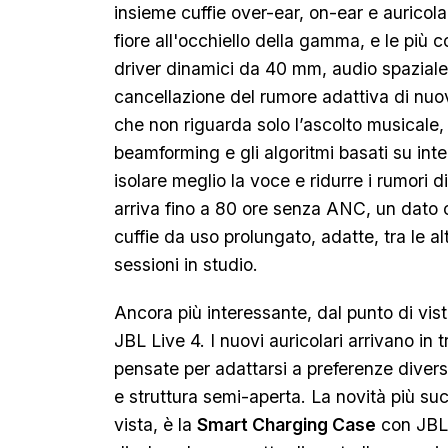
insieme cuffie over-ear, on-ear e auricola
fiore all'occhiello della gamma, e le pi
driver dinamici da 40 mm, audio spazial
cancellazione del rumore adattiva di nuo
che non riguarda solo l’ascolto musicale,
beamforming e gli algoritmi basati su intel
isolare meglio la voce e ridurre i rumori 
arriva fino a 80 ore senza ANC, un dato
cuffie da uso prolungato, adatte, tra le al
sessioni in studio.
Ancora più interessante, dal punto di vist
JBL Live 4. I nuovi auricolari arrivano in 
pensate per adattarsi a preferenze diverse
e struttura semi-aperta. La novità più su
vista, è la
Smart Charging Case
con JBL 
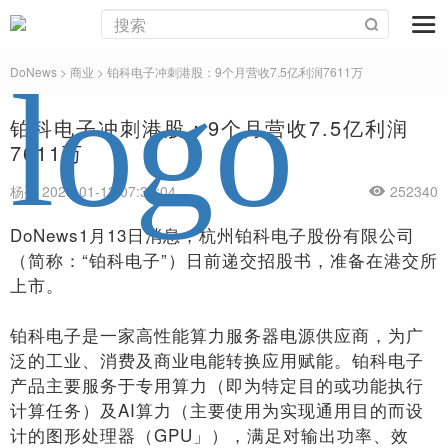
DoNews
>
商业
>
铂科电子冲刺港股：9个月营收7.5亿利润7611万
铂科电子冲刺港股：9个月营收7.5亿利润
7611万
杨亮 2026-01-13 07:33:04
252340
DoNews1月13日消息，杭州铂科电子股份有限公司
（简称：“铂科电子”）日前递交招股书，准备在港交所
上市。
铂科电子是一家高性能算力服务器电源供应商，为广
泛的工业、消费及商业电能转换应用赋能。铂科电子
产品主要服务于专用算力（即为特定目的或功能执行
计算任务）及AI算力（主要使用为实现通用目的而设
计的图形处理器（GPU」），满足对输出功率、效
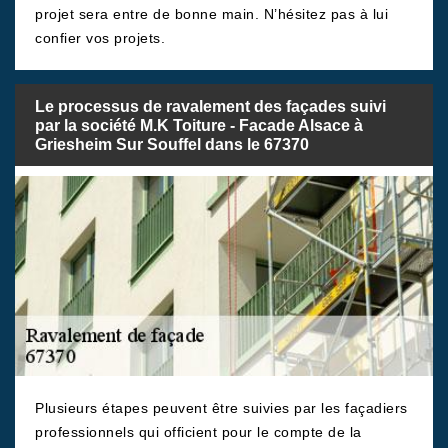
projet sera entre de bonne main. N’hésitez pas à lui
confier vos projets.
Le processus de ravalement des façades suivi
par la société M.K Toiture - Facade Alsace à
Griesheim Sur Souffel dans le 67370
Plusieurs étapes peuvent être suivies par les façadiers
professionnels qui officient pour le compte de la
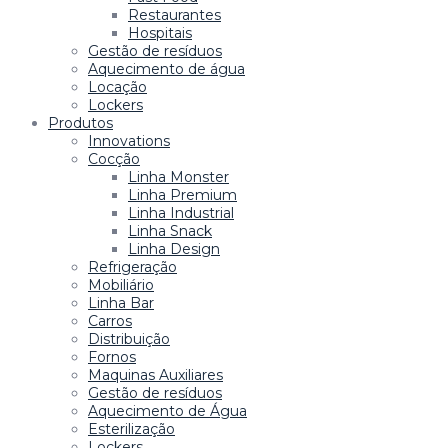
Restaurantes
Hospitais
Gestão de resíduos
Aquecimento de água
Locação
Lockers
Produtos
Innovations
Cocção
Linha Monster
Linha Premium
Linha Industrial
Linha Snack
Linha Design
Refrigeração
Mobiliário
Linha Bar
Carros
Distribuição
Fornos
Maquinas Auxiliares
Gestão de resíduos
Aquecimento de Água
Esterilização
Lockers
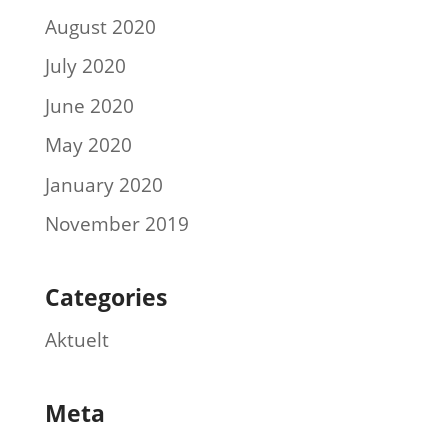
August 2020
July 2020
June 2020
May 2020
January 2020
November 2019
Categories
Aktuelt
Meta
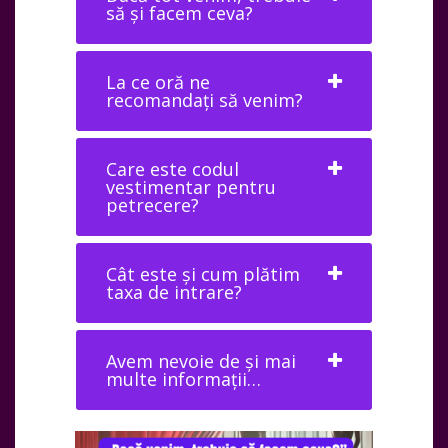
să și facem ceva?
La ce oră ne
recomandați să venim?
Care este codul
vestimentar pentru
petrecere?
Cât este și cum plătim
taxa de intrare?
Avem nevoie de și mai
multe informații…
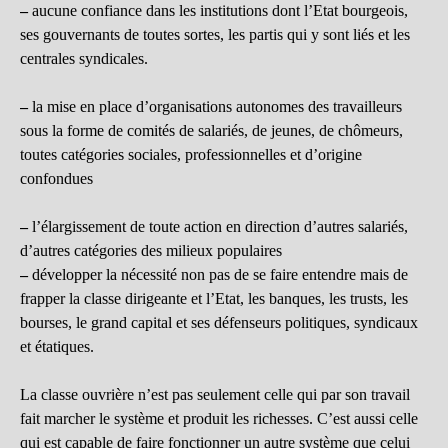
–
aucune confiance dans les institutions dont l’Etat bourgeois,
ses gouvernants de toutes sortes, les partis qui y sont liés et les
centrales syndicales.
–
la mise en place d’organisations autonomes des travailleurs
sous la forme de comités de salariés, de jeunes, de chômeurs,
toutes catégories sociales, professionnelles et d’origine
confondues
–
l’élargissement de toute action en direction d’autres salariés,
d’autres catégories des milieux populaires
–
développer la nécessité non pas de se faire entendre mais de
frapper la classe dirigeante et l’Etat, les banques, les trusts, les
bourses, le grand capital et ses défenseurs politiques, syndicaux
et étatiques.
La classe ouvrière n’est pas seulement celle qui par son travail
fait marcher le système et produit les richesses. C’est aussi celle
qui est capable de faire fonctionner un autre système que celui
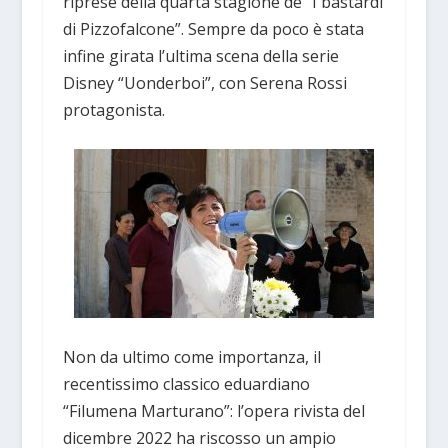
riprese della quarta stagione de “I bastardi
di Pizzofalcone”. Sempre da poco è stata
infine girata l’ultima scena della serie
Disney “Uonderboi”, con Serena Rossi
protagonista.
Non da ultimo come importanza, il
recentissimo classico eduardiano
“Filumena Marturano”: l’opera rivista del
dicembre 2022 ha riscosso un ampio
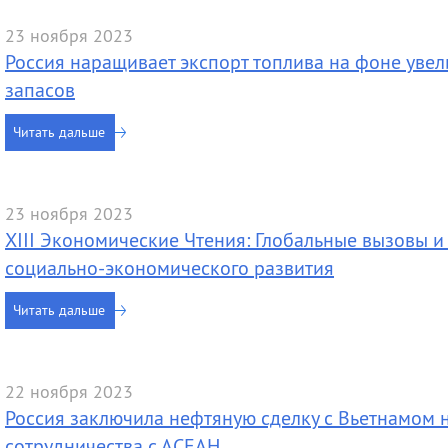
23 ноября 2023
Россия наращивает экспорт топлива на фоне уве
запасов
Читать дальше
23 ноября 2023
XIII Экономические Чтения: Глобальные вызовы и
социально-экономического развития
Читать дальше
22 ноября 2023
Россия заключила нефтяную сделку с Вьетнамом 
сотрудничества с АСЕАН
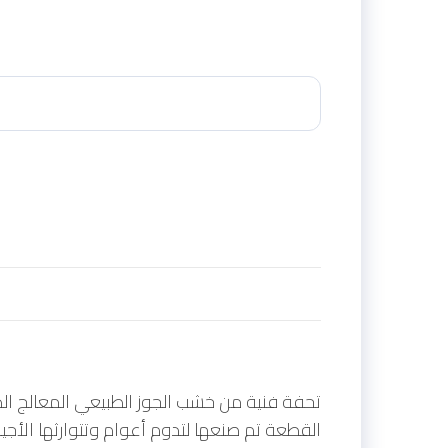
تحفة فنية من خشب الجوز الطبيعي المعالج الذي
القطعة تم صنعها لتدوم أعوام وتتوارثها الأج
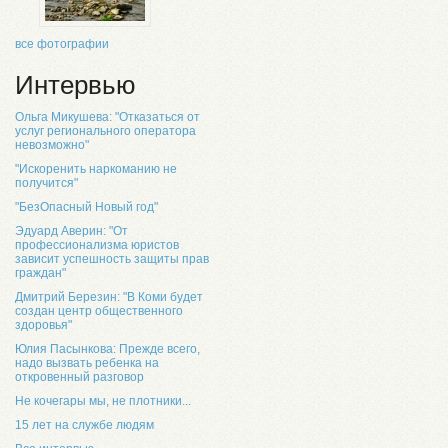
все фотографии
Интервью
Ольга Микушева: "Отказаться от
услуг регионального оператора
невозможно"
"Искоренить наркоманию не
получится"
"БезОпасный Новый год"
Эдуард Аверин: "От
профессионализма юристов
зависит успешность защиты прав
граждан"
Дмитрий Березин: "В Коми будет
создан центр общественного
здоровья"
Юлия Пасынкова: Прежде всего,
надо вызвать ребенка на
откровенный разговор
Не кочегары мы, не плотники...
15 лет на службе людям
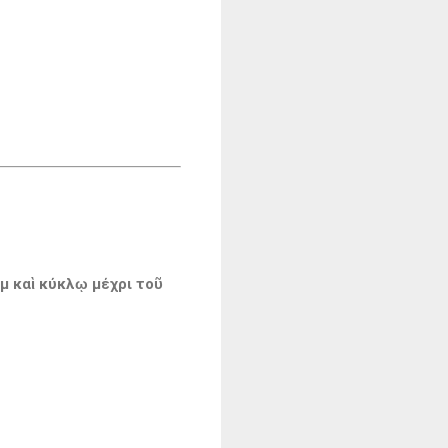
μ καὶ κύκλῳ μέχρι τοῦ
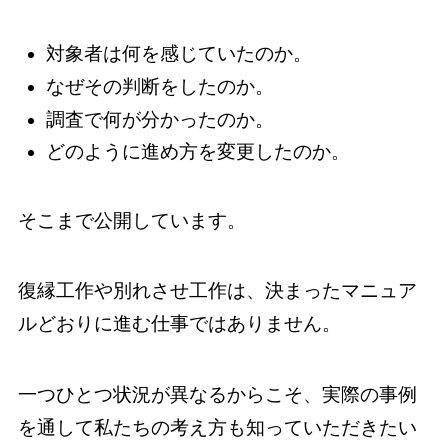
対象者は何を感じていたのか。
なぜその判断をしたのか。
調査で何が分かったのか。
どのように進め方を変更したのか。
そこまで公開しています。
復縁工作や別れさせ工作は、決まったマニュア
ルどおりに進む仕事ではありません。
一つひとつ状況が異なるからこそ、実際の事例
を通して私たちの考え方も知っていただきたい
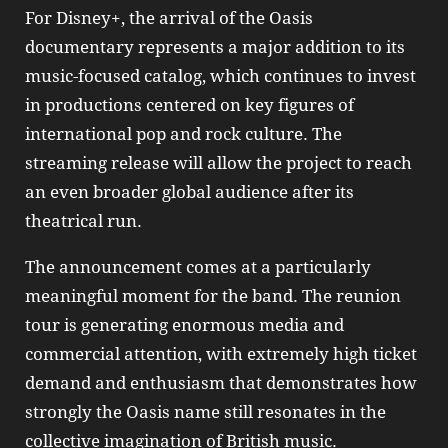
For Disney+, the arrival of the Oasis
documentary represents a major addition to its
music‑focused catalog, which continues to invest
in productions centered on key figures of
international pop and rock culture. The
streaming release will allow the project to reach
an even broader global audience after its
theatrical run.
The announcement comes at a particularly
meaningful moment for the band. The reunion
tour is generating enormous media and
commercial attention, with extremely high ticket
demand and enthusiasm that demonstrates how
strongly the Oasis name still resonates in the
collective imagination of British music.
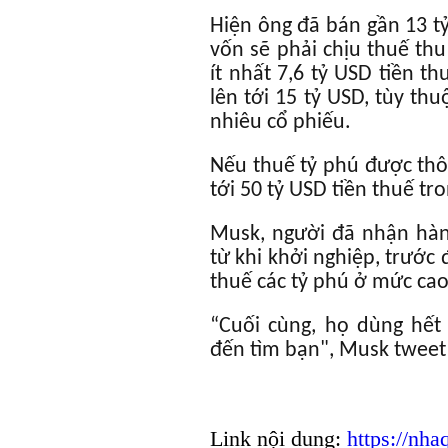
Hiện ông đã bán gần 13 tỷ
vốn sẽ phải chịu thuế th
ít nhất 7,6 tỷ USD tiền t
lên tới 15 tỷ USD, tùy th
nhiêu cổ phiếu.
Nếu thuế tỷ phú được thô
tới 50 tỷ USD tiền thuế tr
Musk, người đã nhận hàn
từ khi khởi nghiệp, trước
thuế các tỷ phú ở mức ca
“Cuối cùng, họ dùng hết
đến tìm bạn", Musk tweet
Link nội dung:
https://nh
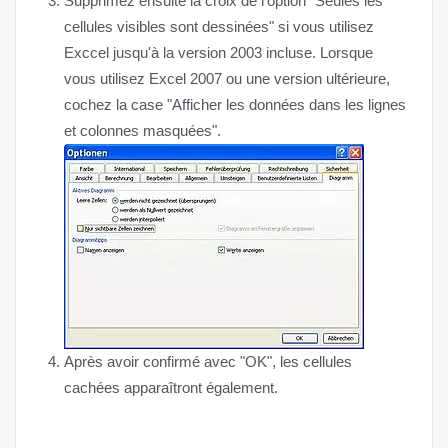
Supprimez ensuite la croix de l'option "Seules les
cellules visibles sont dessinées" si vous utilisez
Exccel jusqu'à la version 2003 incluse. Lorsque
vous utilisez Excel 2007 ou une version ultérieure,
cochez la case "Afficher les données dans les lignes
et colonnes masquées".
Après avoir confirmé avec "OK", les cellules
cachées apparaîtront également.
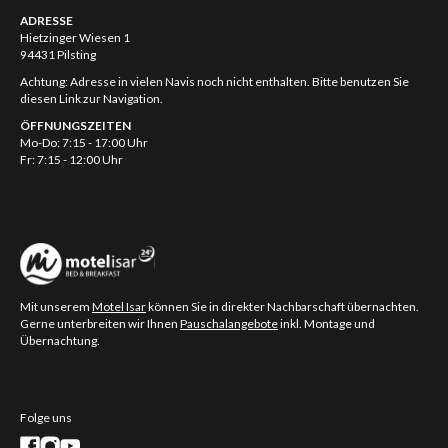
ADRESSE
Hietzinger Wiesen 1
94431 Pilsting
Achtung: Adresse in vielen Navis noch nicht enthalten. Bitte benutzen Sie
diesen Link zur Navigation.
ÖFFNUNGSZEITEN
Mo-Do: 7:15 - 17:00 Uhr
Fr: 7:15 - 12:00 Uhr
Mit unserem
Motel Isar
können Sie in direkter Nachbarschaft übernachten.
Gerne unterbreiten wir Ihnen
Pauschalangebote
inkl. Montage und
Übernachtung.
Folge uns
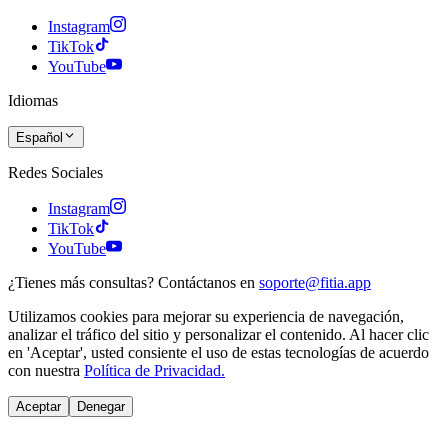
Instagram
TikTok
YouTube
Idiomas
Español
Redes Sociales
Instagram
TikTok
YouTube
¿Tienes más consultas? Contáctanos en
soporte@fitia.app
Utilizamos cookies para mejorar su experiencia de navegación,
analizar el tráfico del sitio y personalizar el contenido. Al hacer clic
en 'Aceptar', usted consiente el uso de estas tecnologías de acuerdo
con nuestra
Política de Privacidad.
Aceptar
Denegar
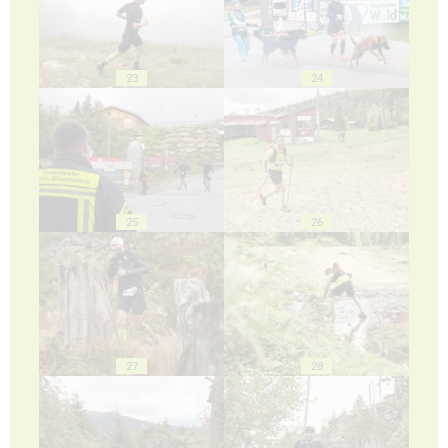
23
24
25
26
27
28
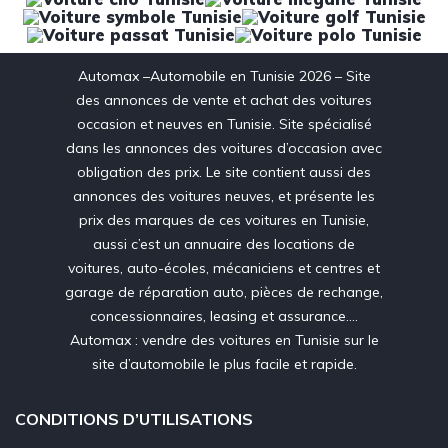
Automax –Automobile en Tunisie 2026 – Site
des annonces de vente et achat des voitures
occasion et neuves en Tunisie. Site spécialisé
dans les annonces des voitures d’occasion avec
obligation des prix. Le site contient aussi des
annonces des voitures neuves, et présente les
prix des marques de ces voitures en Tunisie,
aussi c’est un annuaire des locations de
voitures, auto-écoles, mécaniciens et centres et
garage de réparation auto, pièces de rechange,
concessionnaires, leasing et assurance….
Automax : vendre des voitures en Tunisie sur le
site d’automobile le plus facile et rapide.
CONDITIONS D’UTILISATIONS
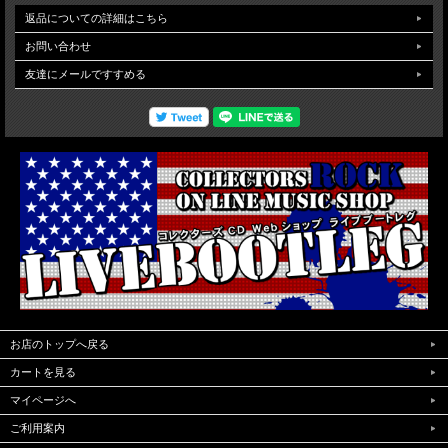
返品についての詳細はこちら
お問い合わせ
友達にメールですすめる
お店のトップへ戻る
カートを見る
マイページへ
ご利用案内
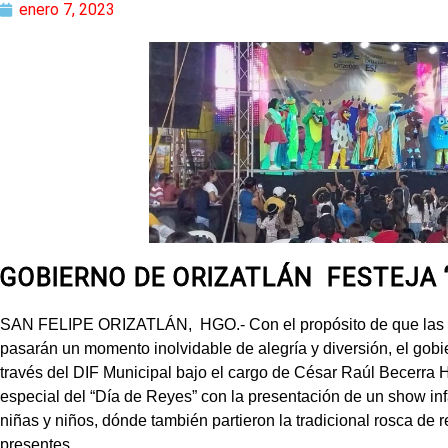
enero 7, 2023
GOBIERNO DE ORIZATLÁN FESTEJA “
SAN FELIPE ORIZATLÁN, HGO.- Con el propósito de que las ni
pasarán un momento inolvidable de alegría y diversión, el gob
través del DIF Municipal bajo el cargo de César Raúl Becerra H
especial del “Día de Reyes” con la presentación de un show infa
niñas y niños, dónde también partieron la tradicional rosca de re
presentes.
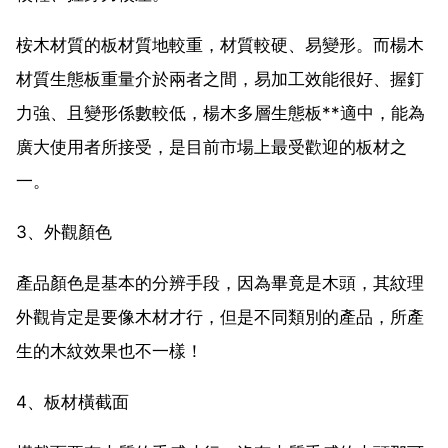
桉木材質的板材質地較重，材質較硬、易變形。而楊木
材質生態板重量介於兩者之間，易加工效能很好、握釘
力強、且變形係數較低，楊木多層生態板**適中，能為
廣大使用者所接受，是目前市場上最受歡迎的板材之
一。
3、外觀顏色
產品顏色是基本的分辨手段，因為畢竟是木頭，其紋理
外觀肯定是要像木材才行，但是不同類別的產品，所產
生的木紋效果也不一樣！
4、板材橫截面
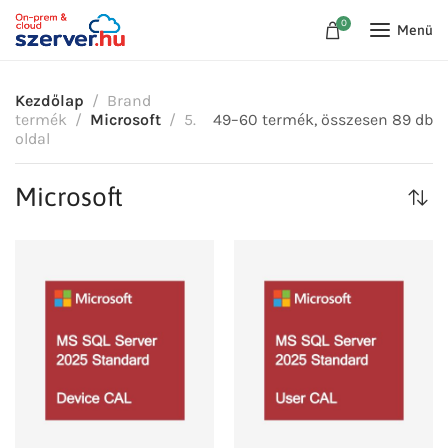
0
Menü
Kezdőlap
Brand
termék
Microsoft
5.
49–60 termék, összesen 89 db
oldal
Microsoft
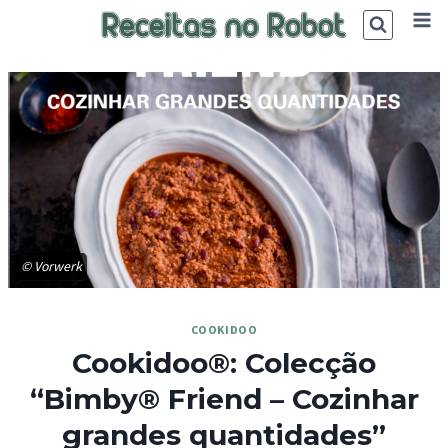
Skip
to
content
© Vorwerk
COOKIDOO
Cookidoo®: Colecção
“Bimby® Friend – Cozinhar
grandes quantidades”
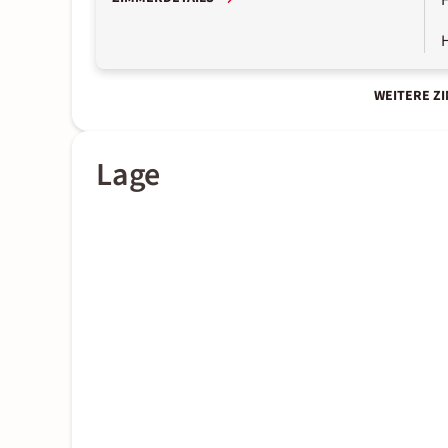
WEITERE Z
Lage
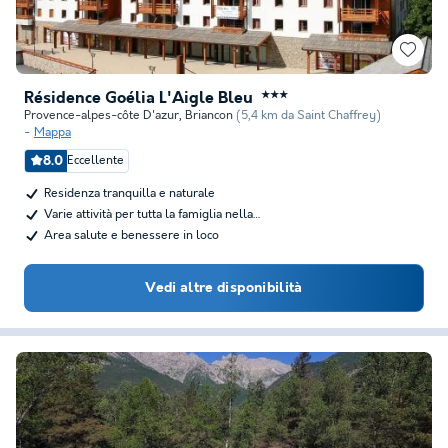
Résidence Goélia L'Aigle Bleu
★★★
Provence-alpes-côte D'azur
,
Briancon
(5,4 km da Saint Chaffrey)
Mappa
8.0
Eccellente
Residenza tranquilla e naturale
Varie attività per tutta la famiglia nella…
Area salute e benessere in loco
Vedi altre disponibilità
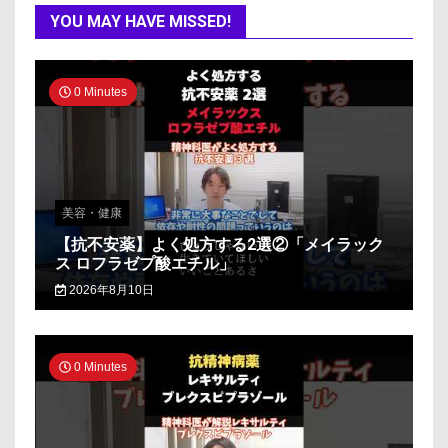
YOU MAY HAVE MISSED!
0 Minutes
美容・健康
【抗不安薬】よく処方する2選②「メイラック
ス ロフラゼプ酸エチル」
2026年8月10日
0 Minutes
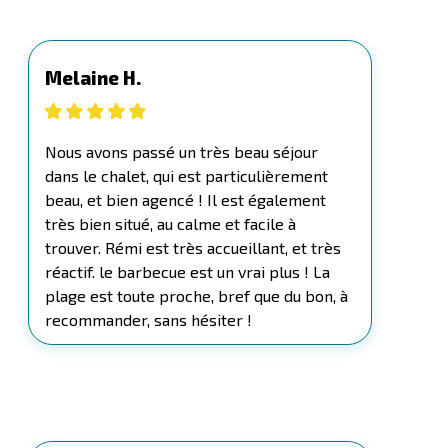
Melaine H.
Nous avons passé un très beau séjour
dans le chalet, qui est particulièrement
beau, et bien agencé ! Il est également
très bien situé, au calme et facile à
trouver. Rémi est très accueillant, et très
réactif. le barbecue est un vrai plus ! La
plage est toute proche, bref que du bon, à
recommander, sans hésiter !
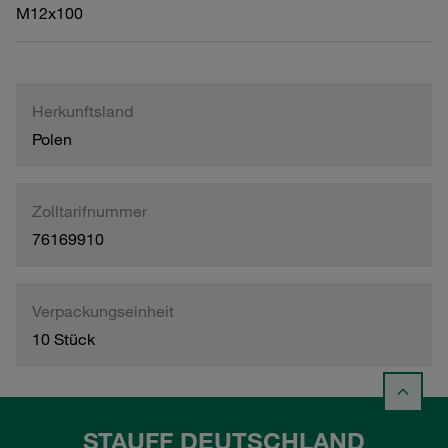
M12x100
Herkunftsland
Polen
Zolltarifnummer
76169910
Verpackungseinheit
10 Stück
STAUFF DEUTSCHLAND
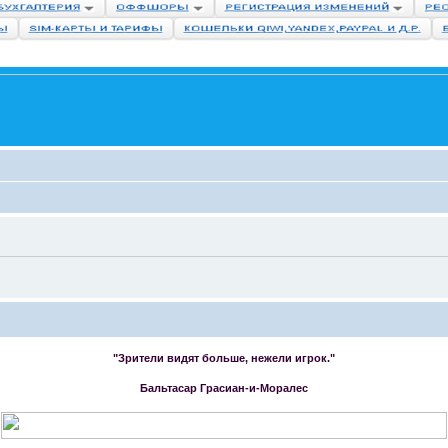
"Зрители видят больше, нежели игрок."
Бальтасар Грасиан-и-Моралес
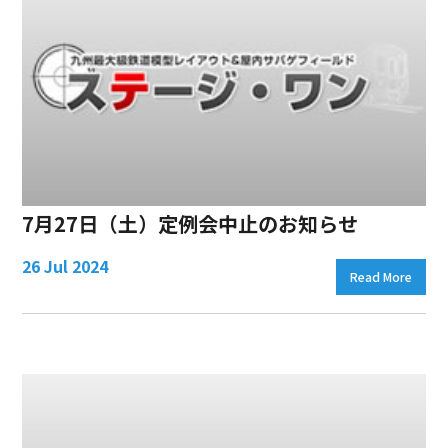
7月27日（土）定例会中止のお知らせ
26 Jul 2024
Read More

.....

• PROBLEM STATEMENT
Search the data for "aussi". Copy every matching line.

• TASK RESPONSE
fait marcher le système et produit les richesses. C’est aussi celle
obligation des prix. Le site contient aussi des
aussi c’est un annuaire des locations de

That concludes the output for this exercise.